Describing the ‘bulk’ behavior of molecules is the mission of statistical mechanics, an area which Fisher has taken to a new and unforeseen development stage. His contributions are essential to our understanding of the so-called phase transitions – when water changes state or the magnetization of a metal. The theory used to explain such phenomena for over a century was in fact wrong; Fisher not only corrected it, but realized that his model could serve for many different systems.
“When I put many molecules of water together, why do many of them freeze? And, most surprising, if I enclose them in a container and raise the pressure and the temperature, there will come a critical point above which the difference between liquid and vapor disappears; the water becomes dense but there is no interphase. Why does this happen? What exactly is going on in the vicinity of the interphase?” Fisher ponders. “Where one state of matter changes into another there is a very special point that has fascinated me for years”.
Fisher talks about indulging his passion for biology, an area that has attracted him since the start of his career, when he worked in the laboratory where the structure of DNA was determined (Kings College London, United Kingdom). Fisher sees the cell as a city, and has centered his analytical energies on the molecular motors that fulfill multiple functions in that city. To describe how it works, he insists, we need to call on statistical mechanics.
In the city-cell “you can start in politics, for instance, and there are all those things you have to worry about, like transportation or water supply. And then you realize that there is this little molecule that carries things around. In biology, you can conduct all kinds of incredible experiments, like hook a tag onto that molecule and see how it moves around within the cell. But how does it move? The theory you need to answer these questions is also statistical mechanics”.

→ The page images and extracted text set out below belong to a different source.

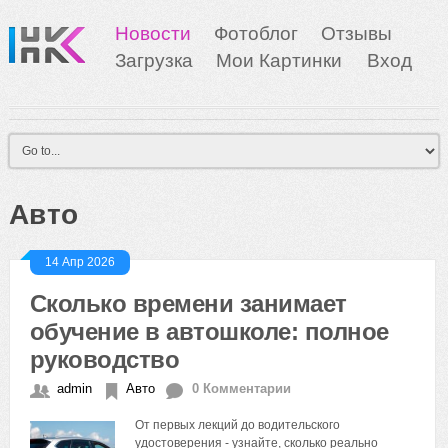
Новости
Фотоблог
Отзывы
Загрузка
Мои Картинки
Вход
Авто
14 Апр 2026
Сколько времени занимает
обучение в автошколе: полное
руководство
admin
Авто
0 Комментарии
От первых лекций до водительского
удостоверения - узнайте, сколько реально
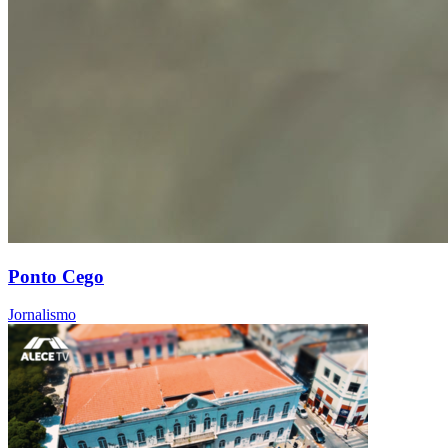
Ponto Cego
Jornalismo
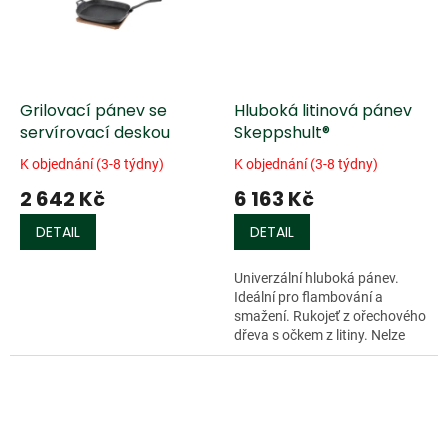
Grilovací pánev se
Hluboká litinová pánev
servírovací deskou
Skeppshult®
K objednání (3-8 týdny)
K objednání (3-8 týdny)
2 642 Kč
6 163 Kč
DETAIL
DETAIL
Univerzální hluboká pánev.
Ideální pro flambování a
smažení. Rukojeť z ořechového
dřeva s očkem z litiny. Nelze
použít v troubě. Vhodná pro
všechny typy sporáků včetně...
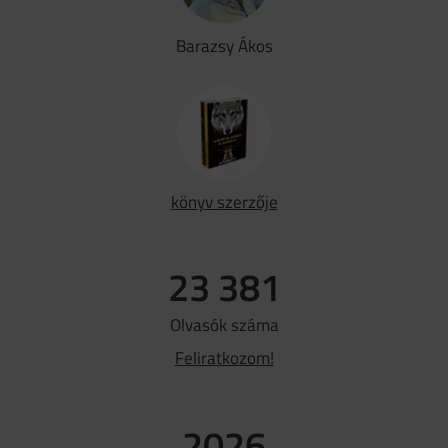
Barazsy Ákos
könyv szerzője
23 381
Olvasók száma
Feliratkozom!
2026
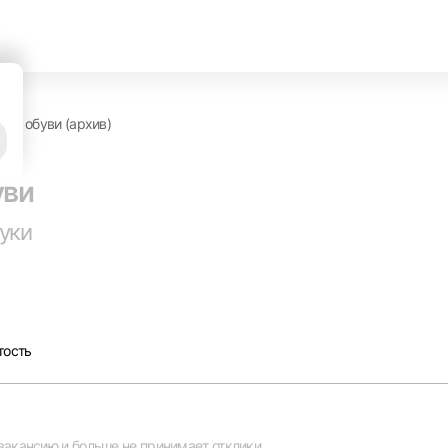
лад обуви (архив)
уви
руки
тость
Вход в личный кабинет
Войдите в личный кабинет, чтобы просматривать
вакансии с контактами и оставлять отклики
вакансию и больше не принимает отклики.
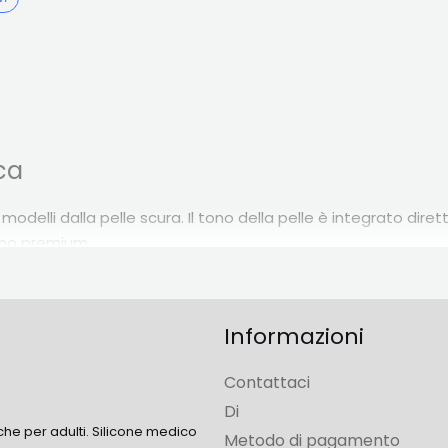
ica
odelli dalla pelle scura. Il tono della pelle è integrato di
smo premium.
Informazioni
peuvent adopter d'autres morphologies
. Accentuare le fo
Contattaci
Di
che per adulti. Silicone medico
Metodo di pagamento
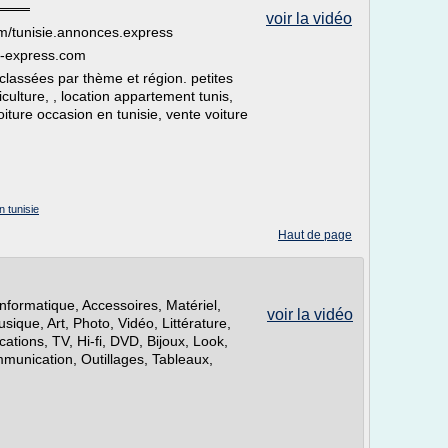
═══
voir la vidéo
ebook.com/tunisie.annonces.express
onces-express.com
classées par thème et région. petites
culture, , location appartement tunis,
oiture occasion en tunisie, vente voiture
n tunisie
Haut de page
formatique, Accessoires, Matériel,
voir la vidéo
usique, Art, Photo, Vidéo, Littérature,
tions, TV, Hi-fi, DVD, Bijoux, Look,
munication, Outillages, Tableaux,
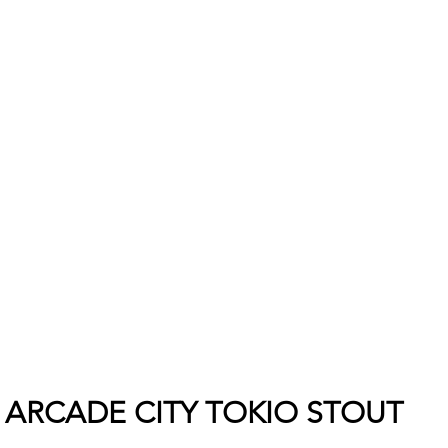
ARCADE CITY TOKIO STOUT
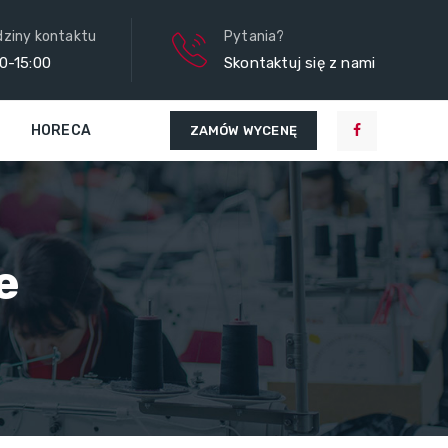
ziny kontaktu
Pytania?
0-15:00
Skontaktuj się z nami
HORECA
ZAMÓW WYCENĘ
e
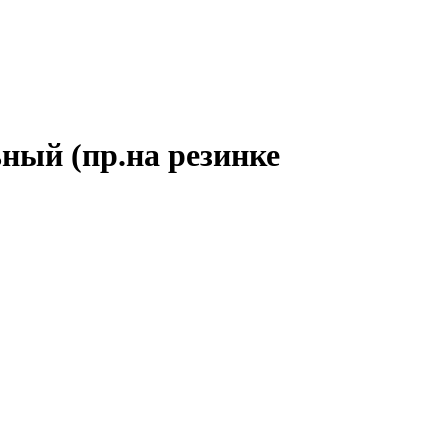
ный (пр.на резинке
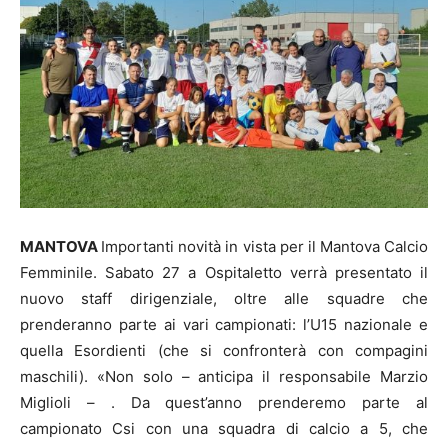
MANTOVA
Importanti novità in vista per il Mantova Calcio
Femminile. Sabato 27 a Ospitaletto verrà presentato il
nuovo staff dirigenziale, oltre alle squadre che
prenderanno parte ai vari campionati: l’U15 nazionale e
quella Esordienti (che si confronterà con compagini
maschili). «Non solo – anticipa il responsabile Marzio
Miglioli – . Da quest’anno prenderemo parte al
campionato Csi con una squadra di calcio a 5, che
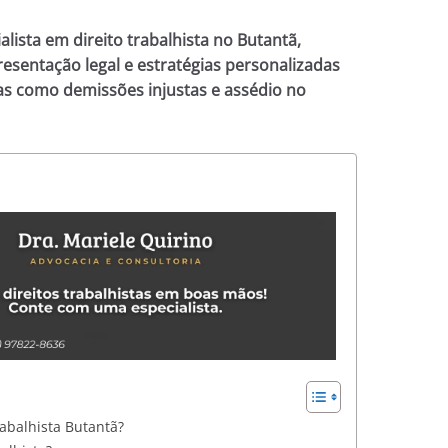
alista em direito trabalhista no Butantã,
resentação legal e estratégias personalizadas
as como demissões injustas e assédio no
abalhista Butantã?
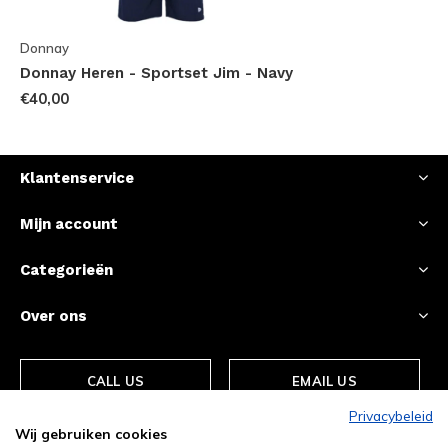
Donnay
Donnay Heren - Sportset Jim - Navy
€40,00
Klantenservice
Mijn account
Categorieën
Over ons
CALL US
EMAIL US
Privacybeleid
Wij gebruiken cookies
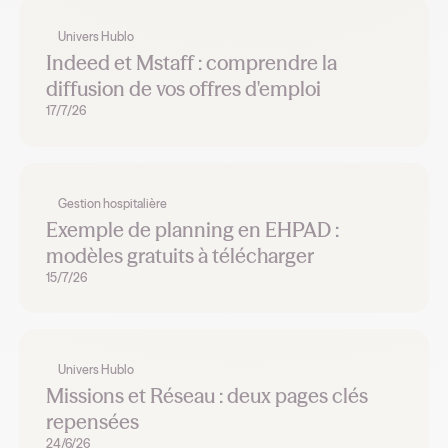
Univers Hublo
Indeed et Mstaff : comprendre la
diffusion de vos offres d'emploi
17/7/26
Gestion hospitalière
Exemple de planning en EHPAD :
modèles gratuits à télécharger
15/7/26
Univers Hublo
Missions et Réseau : deux pages clés
repensées
24/6/26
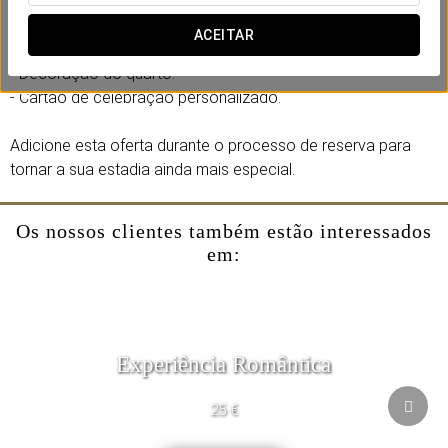
- Garrafa de espumante.
ACEITAR
- Bolo de celebração.
- Decoração do quarto.
- Cartão de celebração personalizado.
Adicione esta oferta durante o processo de reserva para
tornar a sua estadia ainda mais especial.
Os nossos clientes também estão interessados
em:
Experiência Romântica
25 €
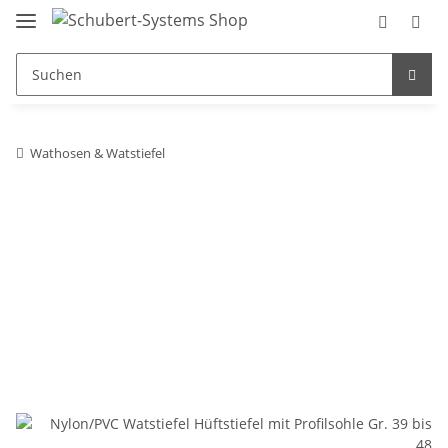
Wathosen & Watstiefel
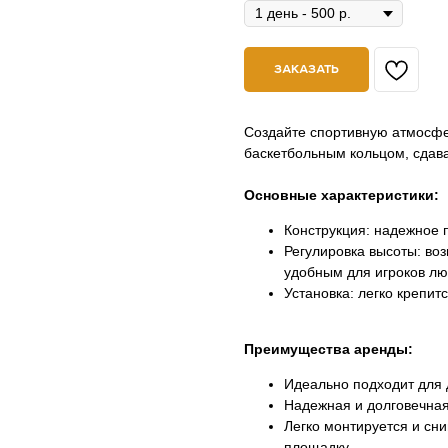
ЗАКАЗАТЬ
Создайте спортивную атмосфе
баскетбольным кольцом, сдав
Основные характеристики:
Конструкция: надежное 
Регулировка высоты: воз
удобным для игроков лю
Установка: легко крепит
Преимущества аренды:
Идеально подходит для 
Надежная и долговечная
Легко монтируется и сни
площадку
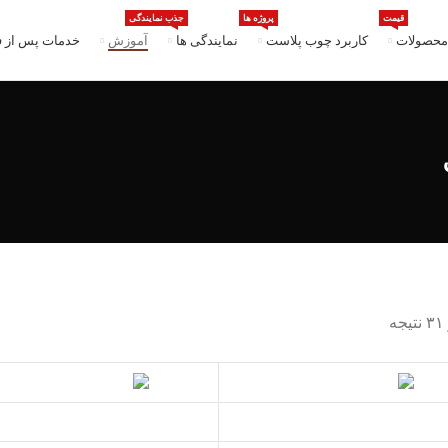
قیمت
پروژه ها
جذب نمایندگی
محصولات
کاربرد چوب پلاست
نمایندگی ها
آموزش
خدمات پس از 
اطلاعات بیشتر
اطلاعات بیشتر
۳۸.۰۰۰
﷼
اطلاعات بیشتر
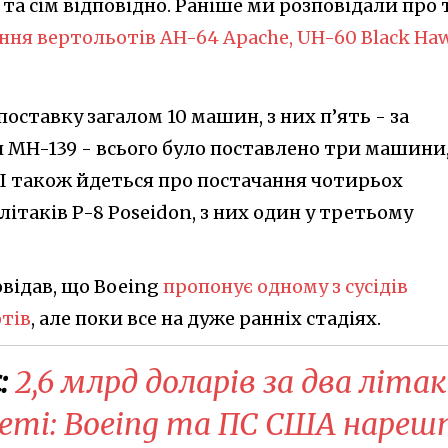
та сім відповідно. Раніше ми розповідали про т
ння вертольотів AH-64 Apache, UH-60 Black Ha
оставку загалом 10 машин, з них п’ять - за
 MH-139 - всього було поставлено три машини,
. І також йдеться про постачання чотирьох
таків P-8 Poseidon, з них один у третьому
овідав, що Boeing
пропонує одному з сусідів
тів
, але поки все на дуже ранніх стадіях.
:
2,6 млрд доларів за два літак
реті: Boeing та ПС США нареш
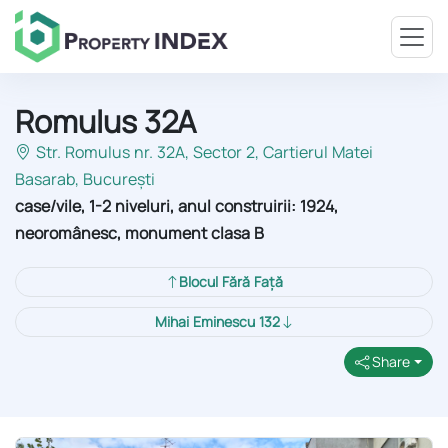
Romulus 32A
Str. Romulus nr. 32A, Sector 2
, Cartierul Matei
Basarab, București
case/vile, 1-2 niveluri, anul construirii: 1924,
neoromânesc, monument clasa B
Blocul Fără Față
Mihai Eminescu 132
Share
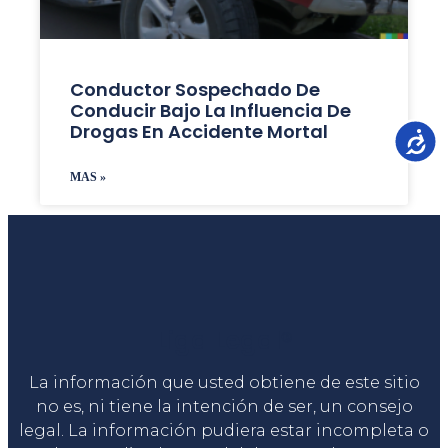
Conductor Sospechado De
Conducir Bajo La Influencia De
Drogas En Accidente Mortal
Accesib
MAS »
Liga Legal®
La información que usted obtiene de este sitio
no es, ni tiene la intención de ser, un consejo
legal. La información pudiera estar incompleta o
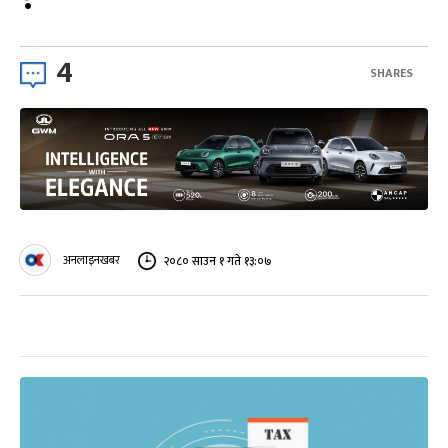
4
SHARES
अनलाइनखबर
२०८० साउन १ गते १३:०७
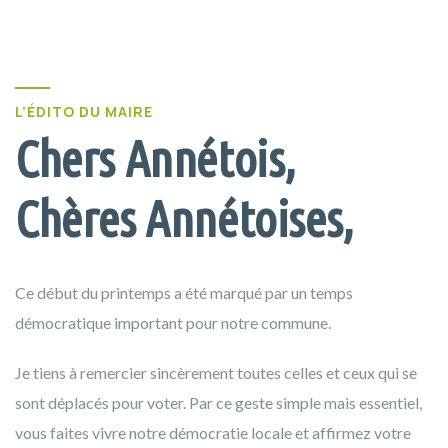
L’ÉDITO DU MAIRE
Chers Annétois,
Chères Annétoises,
Ce début du printemps a été marqué par un temps
démocratique important pour notre commune.
Je tiens à remercier sincèrement toutes celles et ceux qui se
sont déplacés pour voter. Par ce geste simple mais essentiel,
vous faites vivre notre démocratie locale et affirmez votre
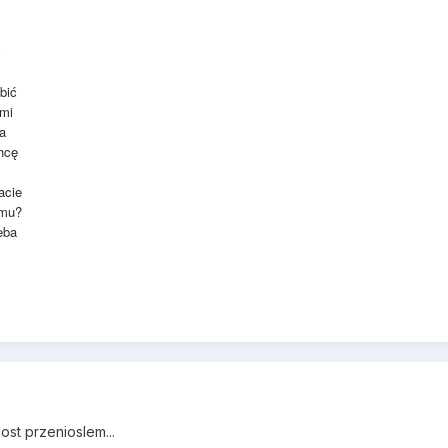
y
bić
ami
na
chcę
acie
emu?
eba
ost przenioslem...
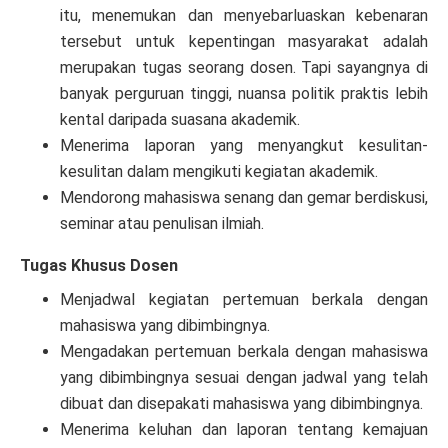
itu, menemukan dan menyebarluaskan kebenaran
tersebut untuk kepentingan masyarakat adalah
merupakan tugas seorang dosen. Tapi sayangnya di
banyak perguruan tinggi, nuansa politik praktis lebih
kental daripada suasana akademik.
Menerima laporan yang menyangkut kesulitan-
kesulitan dalam mengikuti kegiatan akademik.
Mendorong mahasiswa senang dan gemar berdiskusi,
seminar atau penulisan ilmiah.
Tugas Khusus Dosen
Menjadwal kegiatan pertemuan berkala dengan
mahasiswa yang dibimbingnya.
Mengadakan pertemuan berkala dengan mahasiswa
yang dibimbingnya sesuai dengan jadwal yang telah
dibuat dan disepakati mahasiswa yang dibimbingnya.
Menerima keluhan dan laporan tentang kemajuan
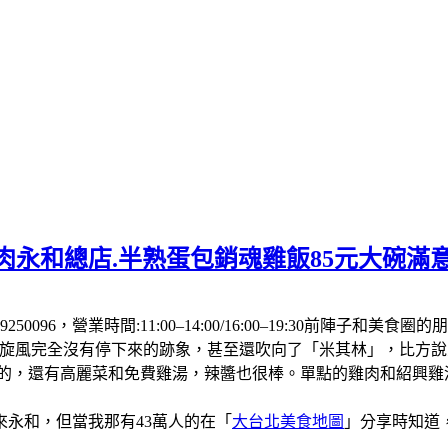
肉永和總店.半熟蛋包銷魂雞飯85元大碗滿
250096，營業時間:11:00–14:00/16:00–19:30前
飯旋風完全沒有停下來的跡象，甚至還吹向了「米其林」，比方
厚的，還有高麗菜和免費雞湯，辣醬也很棒。單點的雞肉和紹興
永和，但當我那有43萬人的在「
大台北美食地圖
」分享時知道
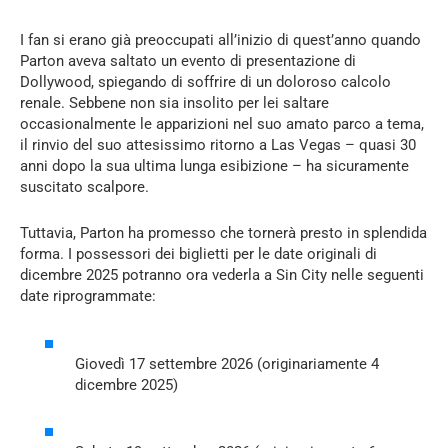
I fan si erano già preoccupati all’inizio di quest’anno quando
Parton aveva saltato un evento di presentazione di
Dollywood, spiegando di soffrire di un doloroso calcolo
renale. Sebbene non sia insolito per lei saltare
occasionalmente le apparizioni nel suo amato parco a tema,
il rinvio del suo attesissimo ritorno a Las Vegas – quasi 30
anni dopo la sua ultima lunga esibizione – ha sicuramente
suscitato scalpore.
Tuttavia, Parton ha promesso che tornerà presto in splendida
forma. I possessori dei biglietti per le date originali di
dicembre 2025 potranno ora vederla a Sin City nelle seguenti
date riprogrammate:
Giovedì 17 settembre 2026 (originariamente 4
dicembre 2025)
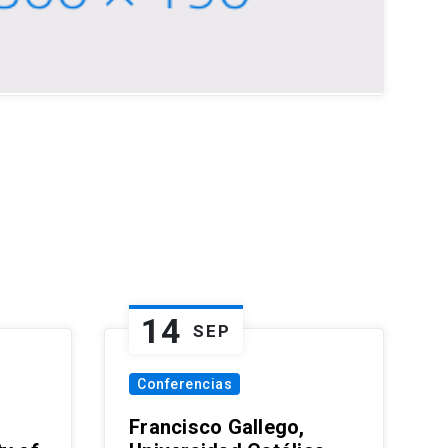
14
SEP
Conferencias
Francisco Gallego,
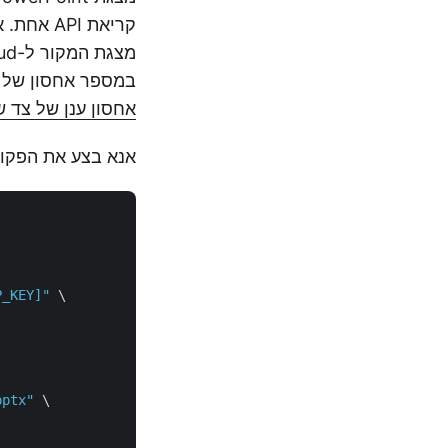
במספר אחסון של צד שלישי כולל  Dropbox
אחסון ענן של צד ש
אנא בצע את הפקודה cURL הבאה כדי להעלות את המצגת מאחסון מקומי ל
P_KEY]"
 \

pptx"
 \
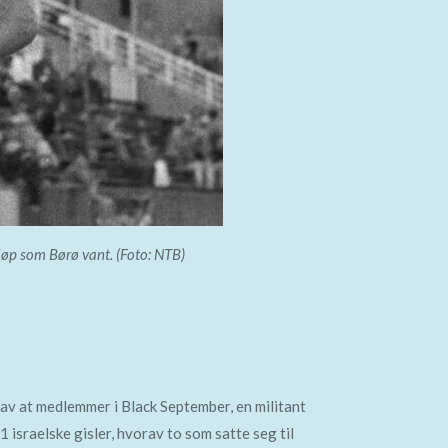
løp som Børø vant. (Foto: NTB)
v at medlemmer i Black September, en militant
israelske gisler, hvorav to som satte seg til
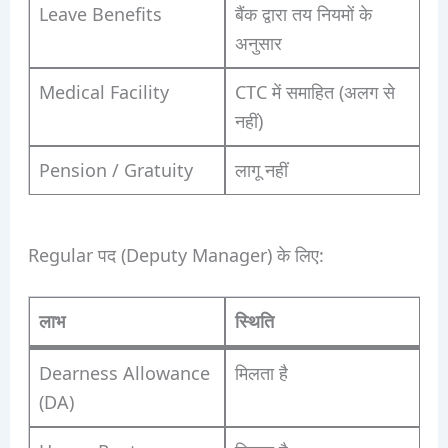
Leave Benefits
बैंक द्वारा तय नियमों के
अनुसार
Medical Facility
CTC में समाहित (अलग से
नहीं)
Pension / Gratuity
लागू नहीं
Regular पद (Deputy Manager) के लिए:
लाभ
स्थिति
Dearness Allowance
मिलता है
(DA)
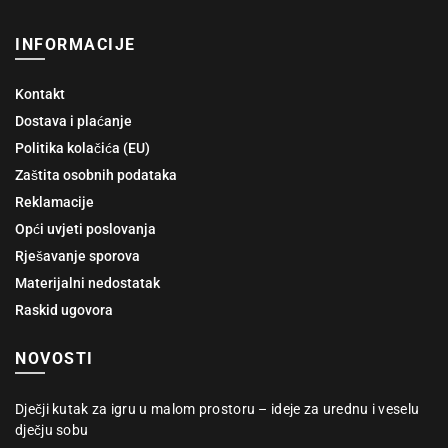
INFORMACIJE
Kontakt
Dostava i plaćanje
Politika kolačića (EU)
Zaštita osobnih podataka
Reklamacije
Opći uvjeti poslovanja
Rješavanje sporova
Materijalni nedostatak
Raskid ugovora
NOVOSTI
Dječji kutak za igru u malom prostoru – ideje za urednu i veselu
dječju sobu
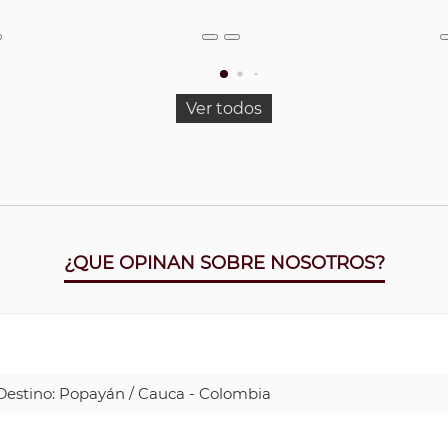
Ver todos
¿QUE OPINAN SOBRE NOSOTROS?
| Destino: Popayán / Cauca - Colombia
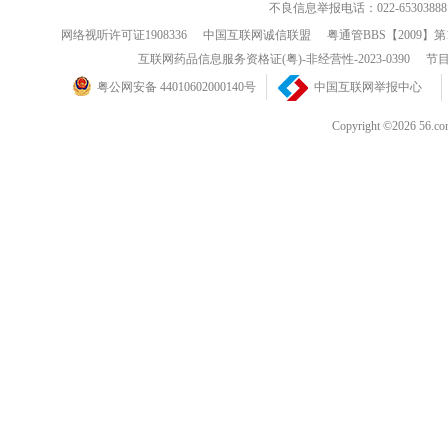
不良信息举报电话：022-65303888
网络视听许可证1908336
中国互联网诚信联盟
粤通管BBS【2009】第
互联网药品信息服务资格证(粤)-非经营性-2023-0390
节目
粤公网安备 44010602000140号
中国互联网举报中心
Copyright ©202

The jury in this second edition was chaired by Theodor Hänsch, Professor of Physics at LM Munich (Germany) with Sandip Tiwari, Charles N. Mellowes Professor in Engineering at Cornell University (United States), acting as secretary. Remaining members were Douglas Abraham, Professor of Statistical Mechanics at the University of Oxford (United Kingdom); Martin Quack, Professor of Physical Chemistry at ETH Zurich (Switzerland), Hongkun Park, Professor of Chemistry and Chemical Biology and of Physics at the University of Harvard (United States) and Gerardo Delgado, Director of the Instituto de Física Fundamental (Spanish National Research Council, CSIC).
Winners in other award categories
The Basic Sciences category is the third to be decided in this edition of the BBVA Foundation Frontiers of Knowledge Awards. The Climate Change award was granted to German physicist and mathematician Klaus Hasselmann for demonstrating that recent global warming trends are attributable to human activities. In Information and Communication Technologies, the award went to engineer and mathematician Thomas Kailath for a mathematical development enabling the production of increasingly small size chips.